**TASK BRIEF:**
Render the stretch from the start of the data through the line containing "alleged moral transgressors" as a numbered list, omitting any blank lines.

BEGIN PROVIDED ENTRIES

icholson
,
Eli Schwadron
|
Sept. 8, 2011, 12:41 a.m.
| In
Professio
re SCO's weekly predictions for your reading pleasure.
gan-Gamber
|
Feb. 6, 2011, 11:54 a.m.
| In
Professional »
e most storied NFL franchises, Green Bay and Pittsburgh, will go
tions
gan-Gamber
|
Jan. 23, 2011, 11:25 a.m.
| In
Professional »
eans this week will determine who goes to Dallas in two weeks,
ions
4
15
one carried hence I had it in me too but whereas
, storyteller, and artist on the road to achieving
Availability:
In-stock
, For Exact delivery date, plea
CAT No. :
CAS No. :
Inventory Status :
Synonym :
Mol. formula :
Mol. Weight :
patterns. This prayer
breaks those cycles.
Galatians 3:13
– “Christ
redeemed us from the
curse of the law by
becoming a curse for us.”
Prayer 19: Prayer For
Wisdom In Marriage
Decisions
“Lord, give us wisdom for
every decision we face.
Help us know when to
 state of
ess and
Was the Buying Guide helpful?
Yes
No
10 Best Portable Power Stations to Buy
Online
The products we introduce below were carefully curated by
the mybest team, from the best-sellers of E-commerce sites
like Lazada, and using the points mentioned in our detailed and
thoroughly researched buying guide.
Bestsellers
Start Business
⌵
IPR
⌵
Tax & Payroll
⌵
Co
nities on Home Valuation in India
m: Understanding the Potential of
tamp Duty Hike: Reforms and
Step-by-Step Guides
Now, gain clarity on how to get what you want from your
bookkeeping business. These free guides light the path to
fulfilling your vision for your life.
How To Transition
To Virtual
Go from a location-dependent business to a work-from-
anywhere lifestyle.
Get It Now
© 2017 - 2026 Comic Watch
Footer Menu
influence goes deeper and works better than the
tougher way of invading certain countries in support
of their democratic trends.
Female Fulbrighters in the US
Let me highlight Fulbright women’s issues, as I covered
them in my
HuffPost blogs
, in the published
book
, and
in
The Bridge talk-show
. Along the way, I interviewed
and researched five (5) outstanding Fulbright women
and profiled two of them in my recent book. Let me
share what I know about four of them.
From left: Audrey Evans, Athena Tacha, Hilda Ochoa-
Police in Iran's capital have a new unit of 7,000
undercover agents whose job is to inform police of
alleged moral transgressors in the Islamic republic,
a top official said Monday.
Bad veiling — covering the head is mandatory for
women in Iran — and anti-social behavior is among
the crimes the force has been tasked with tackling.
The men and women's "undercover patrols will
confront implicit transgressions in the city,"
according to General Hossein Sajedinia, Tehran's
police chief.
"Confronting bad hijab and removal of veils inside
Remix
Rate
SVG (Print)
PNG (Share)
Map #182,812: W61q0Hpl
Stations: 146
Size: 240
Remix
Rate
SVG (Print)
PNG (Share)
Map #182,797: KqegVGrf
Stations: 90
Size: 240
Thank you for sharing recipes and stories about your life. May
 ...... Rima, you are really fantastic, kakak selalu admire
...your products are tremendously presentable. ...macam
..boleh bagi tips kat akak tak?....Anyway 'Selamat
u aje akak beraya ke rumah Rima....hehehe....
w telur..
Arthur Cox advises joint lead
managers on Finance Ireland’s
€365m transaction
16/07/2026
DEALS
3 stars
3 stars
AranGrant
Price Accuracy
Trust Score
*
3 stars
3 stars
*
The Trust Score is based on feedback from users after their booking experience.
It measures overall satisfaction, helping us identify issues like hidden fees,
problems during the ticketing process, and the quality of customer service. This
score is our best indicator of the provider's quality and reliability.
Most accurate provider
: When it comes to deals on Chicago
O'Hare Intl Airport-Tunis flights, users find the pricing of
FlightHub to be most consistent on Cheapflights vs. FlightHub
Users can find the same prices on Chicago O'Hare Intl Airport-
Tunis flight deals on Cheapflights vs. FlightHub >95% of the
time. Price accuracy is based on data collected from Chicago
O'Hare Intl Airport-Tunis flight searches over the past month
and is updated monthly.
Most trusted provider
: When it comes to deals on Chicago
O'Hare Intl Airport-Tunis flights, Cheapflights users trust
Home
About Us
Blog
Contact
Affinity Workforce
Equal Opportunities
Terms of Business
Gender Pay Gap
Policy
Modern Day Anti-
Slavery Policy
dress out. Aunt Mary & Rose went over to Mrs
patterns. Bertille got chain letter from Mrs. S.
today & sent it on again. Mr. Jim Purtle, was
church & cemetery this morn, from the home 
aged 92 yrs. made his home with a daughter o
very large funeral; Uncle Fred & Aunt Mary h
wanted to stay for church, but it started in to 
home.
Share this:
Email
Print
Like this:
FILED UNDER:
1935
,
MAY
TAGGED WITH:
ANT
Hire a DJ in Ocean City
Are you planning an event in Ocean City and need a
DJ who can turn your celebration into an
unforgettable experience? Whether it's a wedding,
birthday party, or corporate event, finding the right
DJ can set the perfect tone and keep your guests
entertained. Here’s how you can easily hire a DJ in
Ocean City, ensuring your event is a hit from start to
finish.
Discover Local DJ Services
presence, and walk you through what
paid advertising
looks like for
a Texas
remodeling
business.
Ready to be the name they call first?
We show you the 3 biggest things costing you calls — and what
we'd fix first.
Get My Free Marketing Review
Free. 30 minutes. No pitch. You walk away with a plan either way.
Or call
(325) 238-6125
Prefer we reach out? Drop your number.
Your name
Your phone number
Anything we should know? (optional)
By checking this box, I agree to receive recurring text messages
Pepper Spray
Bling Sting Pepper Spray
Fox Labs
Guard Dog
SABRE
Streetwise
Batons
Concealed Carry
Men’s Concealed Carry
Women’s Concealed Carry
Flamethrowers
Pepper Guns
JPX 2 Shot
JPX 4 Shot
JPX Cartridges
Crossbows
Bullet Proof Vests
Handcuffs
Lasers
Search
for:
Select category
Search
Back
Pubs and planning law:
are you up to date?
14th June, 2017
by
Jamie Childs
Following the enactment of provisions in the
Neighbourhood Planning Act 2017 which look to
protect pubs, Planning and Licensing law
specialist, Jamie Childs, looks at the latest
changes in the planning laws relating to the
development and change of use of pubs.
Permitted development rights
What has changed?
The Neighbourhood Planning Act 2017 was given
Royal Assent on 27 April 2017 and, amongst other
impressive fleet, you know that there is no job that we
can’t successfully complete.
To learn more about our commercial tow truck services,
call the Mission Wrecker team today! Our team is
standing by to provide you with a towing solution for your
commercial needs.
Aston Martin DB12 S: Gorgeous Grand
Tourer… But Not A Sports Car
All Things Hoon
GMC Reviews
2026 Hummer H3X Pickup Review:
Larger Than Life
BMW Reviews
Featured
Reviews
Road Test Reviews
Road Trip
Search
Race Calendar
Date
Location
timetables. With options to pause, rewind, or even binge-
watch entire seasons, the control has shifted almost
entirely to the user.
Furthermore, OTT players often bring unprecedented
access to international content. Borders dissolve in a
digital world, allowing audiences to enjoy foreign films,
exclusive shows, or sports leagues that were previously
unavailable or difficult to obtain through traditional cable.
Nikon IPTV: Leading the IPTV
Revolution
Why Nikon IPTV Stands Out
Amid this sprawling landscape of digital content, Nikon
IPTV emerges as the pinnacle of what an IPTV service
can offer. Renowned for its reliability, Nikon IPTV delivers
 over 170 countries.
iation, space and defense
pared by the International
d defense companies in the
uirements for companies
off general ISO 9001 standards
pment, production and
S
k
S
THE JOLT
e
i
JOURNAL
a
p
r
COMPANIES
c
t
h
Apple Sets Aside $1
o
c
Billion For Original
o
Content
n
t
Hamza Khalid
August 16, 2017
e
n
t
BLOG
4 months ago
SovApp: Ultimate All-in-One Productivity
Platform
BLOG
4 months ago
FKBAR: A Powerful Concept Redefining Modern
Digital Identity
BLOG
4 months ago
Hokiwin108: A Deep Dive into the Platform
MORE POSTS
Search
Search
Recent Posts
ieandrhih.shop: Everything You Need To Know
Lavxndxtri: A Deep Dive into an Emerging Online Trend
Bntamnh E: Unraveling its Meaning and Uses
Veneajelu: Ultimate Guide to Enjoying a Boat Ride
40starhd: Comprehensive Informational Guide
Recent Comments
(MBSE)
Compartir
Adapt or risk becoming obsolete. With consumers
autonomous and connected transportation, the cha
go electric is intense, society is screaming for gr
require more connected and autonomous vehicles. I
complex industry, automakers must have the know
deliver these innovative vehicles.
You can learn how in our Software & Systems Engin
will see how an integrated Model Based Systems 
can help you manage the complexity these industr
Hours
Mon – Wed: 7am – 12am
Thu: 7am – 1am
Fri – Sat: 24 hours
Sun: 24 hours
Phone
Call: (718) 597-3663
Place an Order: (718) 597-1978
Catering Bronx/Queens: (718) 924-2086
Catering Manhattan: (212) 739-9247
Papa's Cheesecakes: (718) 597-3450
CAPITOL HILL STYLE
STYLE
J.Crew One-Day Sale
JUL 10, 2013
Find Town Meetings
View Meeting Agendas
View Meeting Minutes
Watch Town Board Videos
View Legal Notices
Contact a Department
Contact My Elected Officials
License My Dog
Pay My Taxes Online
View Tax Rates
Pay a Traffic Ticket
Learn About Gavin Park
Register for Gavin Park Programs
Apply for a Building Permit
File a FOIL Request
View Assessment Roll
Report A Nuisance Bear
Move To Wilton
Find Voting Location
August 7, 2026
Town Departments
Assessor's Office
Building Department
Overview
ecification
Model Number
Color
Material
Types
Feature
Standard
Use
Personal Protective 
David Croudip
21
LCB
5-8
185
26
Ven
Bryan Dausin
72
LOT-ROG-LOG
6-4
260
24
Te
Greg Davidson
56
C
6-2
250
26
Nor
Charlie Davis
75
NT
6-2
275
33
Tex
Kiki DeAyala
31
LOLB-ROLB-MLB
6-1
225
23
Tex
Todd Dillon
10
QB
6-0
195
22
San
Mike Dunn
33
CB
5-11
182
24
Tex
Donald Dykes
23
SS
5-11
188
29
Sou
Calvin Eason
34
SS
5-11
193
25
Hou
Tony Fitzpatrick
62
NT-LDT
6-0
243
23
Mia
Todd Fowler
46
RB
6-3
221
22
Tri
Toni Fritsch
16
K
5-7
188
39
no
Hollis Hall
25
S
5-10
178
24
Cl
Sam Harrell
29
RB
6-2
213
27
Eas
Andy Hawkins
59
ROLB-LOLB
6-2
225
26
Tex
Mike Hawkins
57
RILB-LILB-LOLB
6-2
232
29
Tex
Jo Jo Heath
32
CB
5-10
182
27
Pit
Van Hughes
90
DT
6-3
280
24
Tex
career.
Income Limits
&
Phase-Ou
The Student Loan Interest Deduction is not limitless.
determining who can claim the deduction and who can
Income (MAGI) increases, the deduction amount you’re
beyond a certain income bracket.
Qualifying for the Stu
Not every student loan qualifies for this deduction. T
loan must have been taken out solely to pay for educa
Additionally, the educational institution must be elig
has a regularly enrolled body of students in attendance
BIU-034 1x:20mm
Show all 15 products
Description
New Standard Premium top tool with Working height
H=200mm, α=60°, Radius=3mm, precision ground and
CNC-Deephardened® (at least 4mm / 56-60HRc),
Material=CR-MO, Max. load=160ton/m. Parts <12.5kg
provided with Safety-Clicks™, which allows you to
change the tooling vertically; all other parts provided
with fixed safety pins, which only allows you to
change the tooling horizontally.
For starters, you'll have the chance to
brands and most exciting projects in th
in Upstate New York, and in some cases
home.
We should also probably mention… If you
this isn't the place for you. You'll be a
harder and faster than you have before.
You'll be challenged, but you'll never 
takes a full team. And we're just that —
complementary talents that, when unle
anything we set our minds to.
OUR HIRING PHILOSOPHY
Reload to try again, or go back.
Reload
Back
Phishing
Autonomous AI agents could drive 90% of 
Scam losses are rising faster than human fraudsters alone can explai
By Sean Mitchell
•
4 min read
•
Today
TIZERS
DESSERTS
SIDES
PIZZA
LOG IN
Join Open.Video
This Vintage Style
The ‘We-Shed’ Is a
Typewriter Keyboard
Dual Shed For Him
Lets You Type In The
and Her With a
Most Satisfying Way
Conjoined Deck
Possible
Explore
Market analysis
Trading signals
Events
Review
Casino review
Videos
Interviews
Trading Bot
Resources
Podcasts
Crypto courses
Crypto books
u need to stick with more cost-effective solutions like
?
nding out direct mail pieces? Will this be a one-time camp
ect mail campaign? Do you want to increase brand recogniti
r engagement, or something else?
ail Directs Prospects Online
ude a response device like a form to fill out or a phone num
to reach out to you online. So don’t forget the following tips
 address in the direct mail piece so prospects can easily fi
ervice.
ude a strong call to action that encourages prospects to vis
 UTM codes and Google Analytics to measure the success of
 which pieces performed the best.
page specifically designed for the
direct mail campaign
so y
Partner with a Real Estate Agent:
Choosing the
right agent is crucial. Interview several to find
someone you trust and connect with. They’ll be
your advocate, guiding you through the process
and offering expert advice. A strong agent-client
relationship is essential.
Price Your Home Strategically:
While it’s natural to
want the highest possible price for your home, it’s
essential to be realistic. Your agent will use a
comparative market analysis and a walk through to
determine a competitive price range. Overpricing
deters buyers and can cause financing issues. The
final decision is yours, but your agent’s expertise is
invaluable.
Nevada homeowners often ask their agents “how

END PROVIDED ENTRIES

**SOLUTION TO THE PROBLEM:**
1. icholson
2. ,
3. Eli Schwadron
4. |
5. Sept. 8, 2011, 12:41 a.m.
6. | In
7. Professio
8. re SCO's weekly predictions for your reading pleasure.
9. gan-Gamber
10. |
11. Feb. 6, 2011, 11:54 a.m.
12. | In
13. Professional »
14. e most storied NFL franchises, Green Bay and Pittsburgh, will go
15. tions
16. gan-Gamber
17. |
18. Jan. 23, 2011, 11:25 a.m.
19. | In
20. Professional »
21. eans this week will determine who goes to Dallas in two weeks,
22. ions
23. 4
24. 15
25. one carried hence I had it in me too but whereas
26. , storyteller, and artist on the road to achieving
27. Availability:
28. In-stock
29. , For Exact delivery date, plea
30. CAT No. :
31. CAS No. :
32. Inventory Status :
33. Synonym :
34. Mol. formula :
35. Mol. Weight :
36. patterns. This prayer
37. breaks those cycles.
38. Galatians 3:13
39. – “Christ
40. redeemed us from the
41. curse of the law by
42. becoming a curse for us.”
43. Prayer 19: Prayer For
44. Wisdom In Marriage
45. Decisions
46. “Lord, give us wisdom for
47. every decision we face.
48. Help us know when to
49.  state of
50. ess and
51. Was the Buying Guide helpful?
52. Yes
53. No
54. 10 Best Portable Power Stations to Buy
55. Online
56. The products we introduce below were carefully curated by
57. the mybest team, from the best-sellers of E-commerce sites
58. like Lazada, and using the points mentioned in our detailed and
59. thoroughly researched buying guide.
60. Bestsellers
61. Start Business
62. ⌵
63. IPR
64. ⌵
65. Tax & Payroll
66. ⌵
67. Co
68. nities on Home Valuation in India
69. m: Understanding the Potential of
70. tamp Duty Hike: Reforms and
71. Step-by-Step Guides
72. Now, gain clarity on how to get what you want from your
73. bookkeeping business. These free guides light the path to
74. fulfilling your vision for your life.
75. How To Transition
76. To Virtual
77. Go from a location-dependent business to a work-from-
78. anywhere lifestyle.
79. Get It Now
80. © 2017 - 2026 Comic Watch
81. Footer Menu
82. influence goes deeper and works better than the
83. tougher way of invading certain countries in support
84. of their democratic trends.
85. Female Fulbrighters in the US
86. Let me highlight Fulbright women’s issues, as I covered
87. them in my
88. HuffPost blogs
89. , in the published
90. book
91. , and
92. in
93. The Bridge talk-show
94. . Along the way, I interviewed
95. and researched five (5) outstanding Fulbright women
96. and profiled two of them in my recent book. Let me
97. share what I know about four of them.
98. From left: Audrey Evans, Athena Tacha, Hilda Ochoa-
99. Police in Iran's capital have a new unit of 7,000
100. undercover agents whose job is to inform police of
101. alleged moral transgressors in the Islamic republic,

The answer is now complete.